Colin Cowie (left) and Bill Hansen (right)
What is The Blue Ocean Strategy? From the website, here’s the answer:
Blue Ocean Strategy was developed by globally pre-eminent management thinkers Chan Kim and Renée Mauborgne. They observed that companies tend to engage in head-to-head competition in search of sustained profitable growth. Yet in today’s overcrowded industries competing head-on results in nothing but a bloody red ocean of rivals fighting over a shrinking profit pool. Lasting success increasingly comes not from battling competitors, but from creating blue oceans of untapped new market spaces ripe for growth.
Blue Ocean provides a systematic approach to making the competition irrelevant.
---
“I recently learned of an off-premise caterer who employs an Indian chef and prepares traditional Indian cuisine for weddings and events in hotels.
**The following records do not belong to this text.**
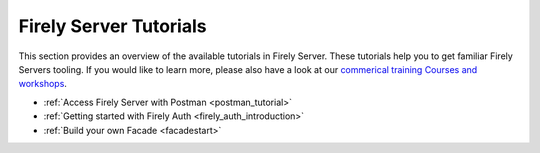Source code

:.. _tutorials:

Firely Server Tutorials
=======================

This section provides an overview of the available tutorials in Firely Server. These tutorials help you to get familiar Firely Servers tooling. If you would like to learn more, please also have a look at our `commerical training Courses and workshops <https://fire.ly/training/>`_.

.. image:: ../images/FirelyTraining.png
  :align: right
  :width: 250px
  :alt: Illustration of Firely server

* :ref:`Access Firely Server with Postman <postman_tutorial>`
* :ref:`Getting started with Firely Auth <firely_auth_introduction>`
* :ref:`Build your own Facade <facadestart>`
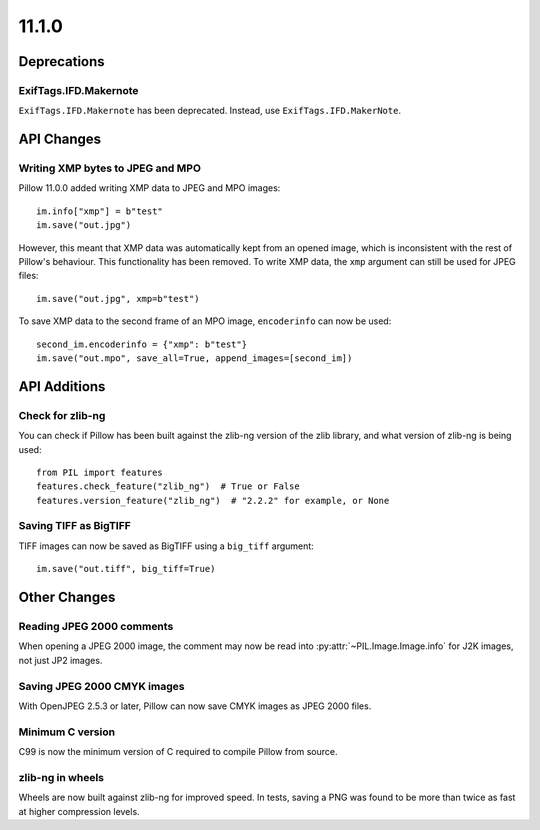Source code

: 11.1.0
------

Deprecations
============

ExifTags.IFD.Makernote
^^^^^^^^^^^^^^^^^^^^^^

``ExifTags.IFD.Makernote`` has been deprecated. Instead, use
``ExifTags.IFD.MakerNote``.

API Changes
===========

Writing XMP bytes to JPEG and MPO
^^^^^^^^^^^^^^^^^^^^^^^^^^^^^^^^^

Pillow 11.0.0 added writing XMP data to JPEG and MPO images::

    im.info["xmp"] = b"test"
    im.save("out.jpg")

However, this meant that XMP data was automatically kept from an opened image,
which is inconsistent with the rest of Pillow's behaviour. This functionality
has been removed. To write XMP data, the ``xmp`` argument can still be used for
JPEG files::

    im.save("out.jpg", xmp=b"test")

To save XMP data to the second frame of an MPO image, ``encoderinfo`` can now
be used::

    second_im.encoderinfo = {"xmp": b"test"}
    im.save("out.mpo", save_all=True, append_images=[second_im])

API Additions
=============

Check for zlib-ng
^^^^^^^^^^^^^^^^^

You can check if Pillow has been built against the zlib-ng version of the
zlib library, and what version of zlib-ng is being used::

    from PIL import features
    features.check_feature("zlib_ng")  # True or False
    features.version_feature("zlib_ng")  # "2.2.2" for example, or None

Saving TIFF as BigTIFF
^^^^^^^^^^^^^^^^^^^^^^

TIFF images can now be saved as BigTIFF using a ``big_tiff`` argument::

    im.save("out.tiff", big_tiff=True)

Other Changes
=============

Reading JPEG 2000 comments
^^^^^^^^^^^^^^^^^^^^^^^^^^

When opening a JPEG 2000 image, the comment may now be read into
:py:attr:`~PIL.Image.Image.info` for J2K images, not just JP2 images.

Saving JPEG 2000 CMYK images
^^^^^^^^^^^^^^^^^^^^^^^^^^^^

With OpenJPEG 2.5.3 or later, Pillow can now save CMYK images as JPEG 2000 files.

Minimum C version
^^^^^^^^^^^^^^^^^

C99 is now the minimum version of C required to compile Pillow from source.

zlib-ng in wheels
^^^^^^^^^^^^^^^^^

Wheels are now built against zlib-ng for improved speed. In tests, saving a PNG
was found to be more than twice as fast at higher compression levels.
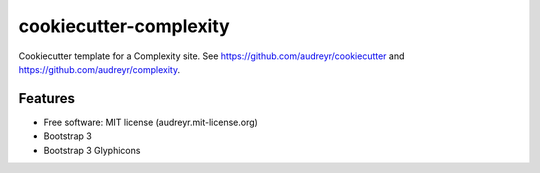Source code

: =======================
cookiecutter-complexity
=======================

Cookiecutter template for a Complexity site. See https://github.com/audreyr/cookiecutter and https://github.com/audreyr/complexity.

Features
--------

* Free software: MIT license (audreyr.mit-license.org)
* Bootstrap 3
* Bootstrap 3 Glyphicons
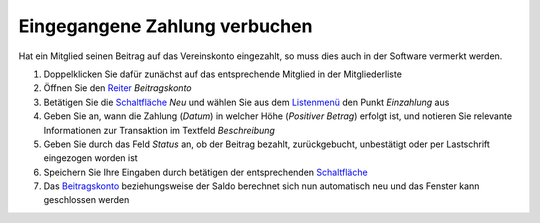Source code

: Eingegangene Zahlung verbuchen
==============================

Hat ein Mitglied seinen Beitrag auf das Vereinskonto eingezahlt, so muss dies auch in der Software vermerkt werden.

1. Doppelklicken Sie dafür zunächst auf das entsprechende Mitglied in der Mitgliederliste

2. Öffnen Sie den Reiter_ *Beitragskonto*

3. Betätigen Sie die Schaltfläche_ *Neu* und wählen Sie aus dem Listenmenü_ den Punkt *Einzahlung* aus

4. Geben Sie an, wann die Zahlung (*Datum*) in welcher Höhe (*Positiver Betrag*) erfolgt ist, und notieren Sie relevante Informationen zur Transaktion im Textfeld *Beschreibung*

5. Geben Sie durch das Feld *Status* an, ob der Beitrag bezahlt, zurückgebucht, unbestätigt oder per Lastschrift eingezogen worden ist

6. Speichern Sie Ihre Eingaben durch betätigen der entsprechenden Schaltfläche_

7. Das Beitragskonto_ beziehungsweise der Saldo berechnet sich nun automatisch neu und das Fenster kann geschlossen werden

.. _Listenmenü: /de/latest/erste-schritte/benutzeroberflaeche.html#auswahl-menus
.. _Bearbeiten-Dialog: /de/latest/erste-schritte/benutzeroberflaeche.html#fenster
.. _Reiter: /de/latest/erste-schritte/benutzeroberflaeche.html#reiter
.. _Schaltfläche: /de/latest/erste-schritte/benutzeroberflaeche.html#schaltflachen
.. _Beitragskonto: /de/latest/module/finanzen/konten.html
That’s Blue Ocean!”
---
Working on your business
As caterers, we would love to eliminate the competition. That is, to get into new revenue and profit centers where competition is not as fierce. In my case, in 2008, 2009, and 2010, when the catering business dropped by almost 30% due to the Great Recession, I was able to get into catering school lunches. Certainly not luxury, but it was very profitable for three years, and enabled my firm to weather the rough seas.
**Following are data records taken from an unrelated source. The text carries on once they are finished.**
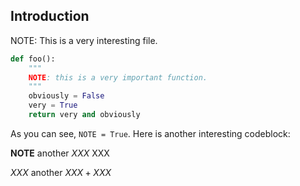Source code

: ** Introduction

NOTE: This is a very interesting file.

#+BEGIN_SRC python
def foo():
    """
    NOTE: this is a very important function.
    """
    obviously = False
    very = True
    return very and obviously
#+END_SRC

As you can see, ~NOTE = True~. Here is another interesting codeblock:

*NOTE* another /XXX/ XXX

\(XXX\) another $XXX + XXX$

#+BEGIN_LATEX
\begin{maxima}
f: x/(x^3-3*x+2),     /* Integrating it */
tex('integrate(f,x)), /* will show its integral... */
print("="), XXX
tex(integrate(f,x)),  /* ...and the result */
print("+K")
\end{maxima}
#+END_LATEX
I recently learned of an off-premise caterer who employs an Indian chef and prepares traditional Indian cuisine for weddings and events in hotels. That’s Blue Ocean! Another caterer has expanded into floral production, which gives her company the opportunity to do florals in hotels as well as package flowers along with their catering packages.
What can you do to get away from the red ocean—swimming around with competitor sharks—and go out into the deeper water where there are bigger fish to catch? Visit www.blueoceanstrategy.com and allocate some time exploring your options. I like to call this working on your business not in your business. If you’re serious about growing, you need to step back and up from time to time, and look at your business strategy from 30,000 feet, rather than from your kitchen, your warehouse, and your office.
Another way to develop your own Blue Ocean strategy is to plan an all-day, two-day, or three-day retreat with key team members and brainstorm ideas. You might even consider bringing in a facilitator to lead. I’ve done this and it works. It helped us to think of our business from a totally different perspective and from that, we decided to add event production to our services. This has resulted in an additional profit stream, where we not only earn revenue from food, beverages, rental equipment, and staff, but also florals, music, lighting, furniture, etc.
To conclude, I promise you that if you take the time to develop your own Blue Ocean Strategy that it will be time well invested. However, it will require you to get out of your Comfort Zone and get into your Challenge Zone. Are you up to that?
Bill Hansen is the CEO of Bill Hansen Luxury Catering and Event Production and a Certified Catering Consultant.